Sanga Chaki; Pranjal Doshi; Sourangshu Bhattacharya; Prof. Priyadarshi Patnaik

1-18 - Explaining Perceived Emotion Predictions in Music: an Attentive Approach

Sanga Chaki, Pranjal Doshi, Sourangshu Bhattacharya, Prof. Priyadarshi Patnaik

Keywords: Musical features and properties, Musical affect, emotion, and mood, Applications, Music recommendation and playlist generation, Music retrieval systems, Domain knowledge, Machine learning/Artificial intelligence for music, MIR tasks, Automatic classification, Pattern matching and detection

Abstract: Dynamic prediction of perceived emotions of music is a challenging problem with interesting applications.

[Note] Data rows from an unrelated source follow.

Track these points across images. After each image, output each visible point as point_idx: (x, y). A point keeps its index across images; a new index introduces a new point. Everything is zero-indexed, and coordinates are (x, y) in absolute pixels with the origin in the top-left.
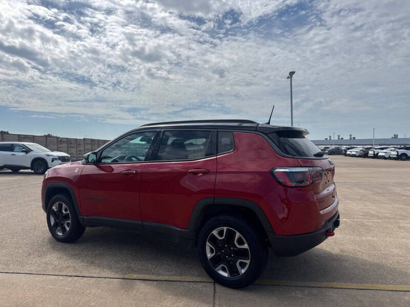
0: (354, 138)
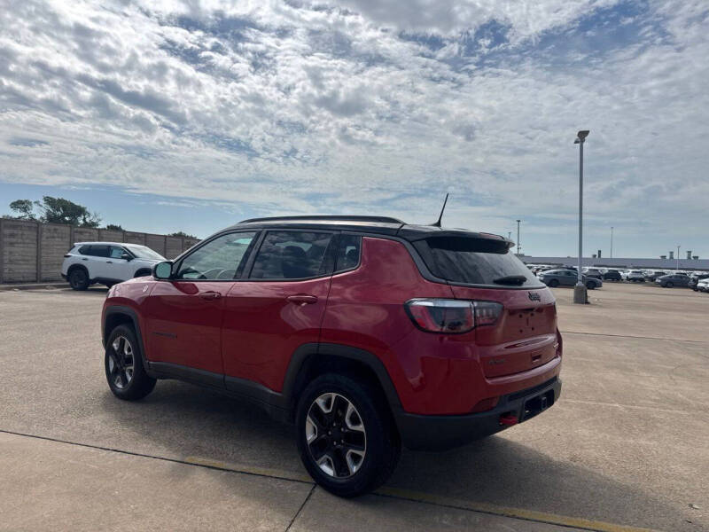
0: (696, 258)
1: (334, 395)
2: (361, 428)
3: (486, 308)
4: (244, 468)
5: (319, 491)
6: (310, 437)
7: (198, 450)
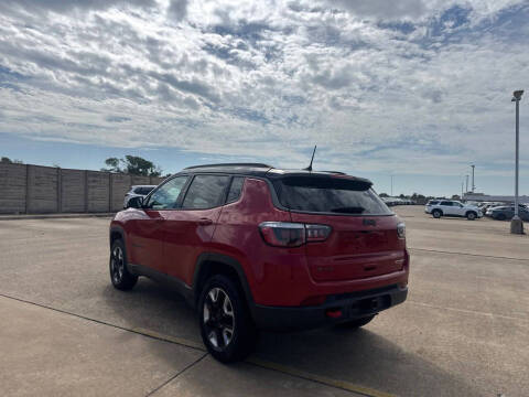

Utilization of relevant context in audio sequence is essential for effective prediction. Existing methods have used LSTMs with modest success. In this work we describe three attentive LSTM based approaches for dynamic emotion prediction from music clips. We validate our models through extensive experimentation on standard dataset annotated with arousal-valence values in continuous time, and choose the best performer. We find that the LSTM based attention models perform better than the state of the art transformers for the dynamic emotion prediction task, both in terms of R2 and Kendall-Tau metrics. We explore individual smaller feature sets in search of a more effective one and to understand how different features contribute to perceived emotion. The spectral features are found to perform at par with the generic ComPare feature set [1]. Through attention map analysis we visualize how attention is distributed over music clips’ frames for emotion prediction. It is observed that the models attend to frames which contribute to changes in reported arousal-valence values and chroma to produce better emotion predictions, effectively capturing long-term dependencies.